Rénovation d’ampleur, l’État mise désormais sur les CEE

L’État espère toujours 100.000 rénovations d’ampleur pour fin 2025, mais ne veut plus mettre la main à la poche. Pour continuer à soutenir ces chantiers qui ont littéralement explosé au premier trimestre 2025, le dispositif promet d’être une nouvelle fois totalement bousculé. Un projet d’arrêté prévoit de mettre davantage à contribution les CEE pour alléger MaPrimeRénov’, dès le 1er juin.

Les rénovations d’ampleur explosent. La preuve par les chiffres. Au premier trimestre 2025, l’ Agence nationale de l’habitat (Anah) a enregistré trois fois plus de rénovations du genre en l’espace d’un an : 17.178 dossiers acceptés à fin mars 2025 contre 5.584 à fin mars 2024 selon le dernier bilan officiel. La comparaison vaut ce qu’elle vaut, à l’époque, l’Anah inaugurait un nouveau dispositif qui avait encore besoin de se roder, et les rénovations d’ampleur avaient du mal à décoller.

Un budget intenable

Si cette hausse est sans doute bonne pour la décarbonation, elle l’est moins en revanche pour les finances de l’État. Car les coûts explosent : 62.000 euros HT versés en moyenne pour une rénovation d’ampleur contre 56.642 euros HT un an plus tôt. Au total, l’Anah a déjà sorti 552 millions d’euros d’aides au premier trimestre.
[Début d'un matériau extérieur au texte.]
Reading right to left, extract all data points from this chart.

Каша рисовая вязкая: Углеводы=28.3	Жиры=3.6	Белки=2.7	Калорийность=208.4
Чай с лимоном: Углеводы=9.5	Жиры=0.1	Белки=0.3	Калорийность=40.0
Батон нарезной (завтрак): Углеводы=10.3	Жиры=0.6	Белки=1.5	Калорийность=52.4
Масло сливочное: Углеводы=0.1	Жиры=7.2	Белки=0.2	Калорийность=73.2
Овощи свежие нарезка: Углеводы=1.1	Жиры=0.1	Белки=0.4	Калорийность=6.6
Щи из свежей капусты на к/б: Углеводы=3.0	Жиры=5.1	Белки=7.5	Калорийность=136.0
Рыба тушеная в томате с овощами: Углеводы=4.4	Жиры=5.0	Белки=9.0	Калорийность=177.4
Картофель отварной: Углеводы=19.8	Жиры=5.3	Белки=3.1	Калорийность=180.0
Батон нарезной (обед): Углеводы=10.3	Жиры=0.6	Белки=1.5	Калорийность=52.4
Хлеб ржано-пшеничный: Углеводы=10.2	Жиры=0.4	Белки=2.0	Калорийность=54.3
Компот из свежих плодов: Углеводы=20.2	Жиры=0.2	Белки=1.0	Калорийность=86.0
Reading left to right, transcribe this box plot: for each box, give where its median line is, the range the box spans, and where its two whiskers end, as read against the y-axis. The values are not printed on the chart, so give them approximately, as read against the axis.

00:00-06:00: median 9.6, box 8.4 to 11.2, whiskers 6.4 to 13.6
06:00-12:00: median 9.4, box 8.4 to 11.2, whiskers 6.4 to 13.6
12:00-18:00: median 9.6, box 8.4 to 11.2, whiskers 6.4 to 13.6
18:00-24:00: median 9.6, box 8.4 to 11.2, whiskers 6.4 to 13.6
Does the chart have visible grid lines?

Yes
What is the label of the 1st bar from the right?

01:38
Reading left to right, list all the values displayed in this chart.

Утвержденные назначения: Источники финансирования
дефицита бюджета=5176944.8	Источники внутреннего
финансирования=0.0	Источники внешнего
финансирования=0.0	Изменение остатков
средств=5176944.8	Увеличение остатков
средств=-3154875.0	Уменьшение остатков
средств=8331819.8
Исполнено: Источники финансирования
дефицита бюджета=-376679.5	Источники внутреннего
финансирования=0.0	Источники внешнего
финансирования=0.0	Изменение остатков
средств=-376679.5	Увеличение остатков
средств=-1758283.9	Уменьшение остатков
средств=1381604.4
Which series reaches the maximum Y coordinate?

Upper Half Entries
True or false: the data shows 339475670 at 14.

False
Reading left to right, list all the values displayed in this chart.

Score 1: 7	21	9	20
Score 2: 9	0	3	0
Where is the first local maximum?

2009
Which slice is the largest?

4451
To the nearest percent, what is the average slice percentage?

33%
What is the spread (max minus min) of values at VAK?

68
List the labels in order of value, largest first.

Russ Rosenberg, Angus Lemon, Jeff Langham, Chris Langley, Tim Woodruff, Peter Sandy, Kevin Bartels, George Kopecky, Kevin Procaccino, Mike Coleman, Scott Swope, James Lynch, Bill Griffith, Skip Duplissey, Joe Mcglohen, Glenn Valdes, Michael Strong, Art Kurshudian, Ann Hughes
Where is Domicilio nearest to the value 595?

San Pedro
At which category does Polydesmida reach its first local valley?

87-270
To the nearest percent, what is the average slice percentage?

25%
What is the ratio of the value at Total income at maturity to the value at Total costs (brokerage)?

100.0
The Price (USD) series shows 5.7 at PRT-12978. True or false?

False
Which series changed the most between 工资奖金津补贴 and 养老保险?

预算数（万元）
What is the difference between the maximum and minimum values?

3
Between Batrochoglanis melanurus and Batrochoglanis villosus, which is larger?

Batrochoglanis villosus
Et c’est sans compter la rénovation par geste. Si les travaux mono-gestes sont en forte baisse par rapport à 2024 (-35%), ils pèsent encore sur le budget : 46.000 rénovations au premier trimestre pour 144 millions d’euros de subventions octroyés. Ajoutons encore MaPrimeAdapt’ avec 53 millions d’euros engagés et Ma Prime logement décent avec 29 millions d’euros, on est complètement sorti des clous.

Résultats, certains territoires ont déjà épuisé leur enveloppe budgétaire pour l’année. Comme en Ardèche où des dossiers déposés en avril doivent être reportés sur 2026. A ce rythme, le budget de 2,3 milliards d’euros alloué à l’Anah pour 2025, devient franchement étriqué. Et à un moment où la priorité des priorités est de réaliser les économies budgétaires, on voit mal comment l’enveloppe de MaprimeRénov’ augmenterait.

Comment accélérer la cadence sur les rénovations d’ampleur -le ministère en veut toujours 100.000 à fin 2025- sans mettre davantage la main à la poche ? L’État mise désormais sur les certificats d’économie d’énergie (CEE).

Le privé à la rescousse

Un projet d’arrêté soumis au Conseil supérieur de l’énergie ce mardi, prévue pour une entrée en vigueur dès le 1er juin, prévoit d’augmenter significativement les primes CEE pour les rénovations d’ampleur menées dans les maisons individuelles (fiche BAR-TH-174) et les appartements (BAR-TH-175).

Le volume total de CEE délivrés pour ces travaux serait littéralement multiplié par 5 pour les ménages en situation de précarité énergétique, par 4 pour les ménages aux ressources modestes et par 2 pour les autres ménages. Un virage à 180° qui ferait basculer le coût des rénovations globales vers le privé au risque de bousculer un dispositif qui, enfin, semblait s’être stabilisé.

L’opération est sans doute bénéfique pour le porte-monnaie de l’État puisque les CEE guidés par le principe de pollueur-payeur ne lui coûtent pas un sou. Ce sont les « obligés », notamment les énergéticiens, qui financent, autant dire les clients. Davantage de CEE font donc courir le risque d’une hausse des factures des Français. La Cour de comptes avait déjà alerté sur ce surcoût en septembre 2024 : selon son estimation, en acquittant ses factures d’énergies et en faisant le plein de sa voiture, chaque ménage a déjà financé le dispositif à hauteur de 164 euros en 2023.

Pour éviter trop de répercussions sur la facture des Français, l’État joue donc aux vases communicants. Un deuxième projet d’arrêté lui aussi examiné par le Conseil supérieur de l’énergie ce mardi prévoit de supprimer 11 opérations aujourd’hui financées par les CEE. Selon les estimations, l’économie oscillerait de 1,5 à 2 milliards d’euros. De quoi faire entrer dans les dépenses le nouveau coût des rénovations d’ampleur.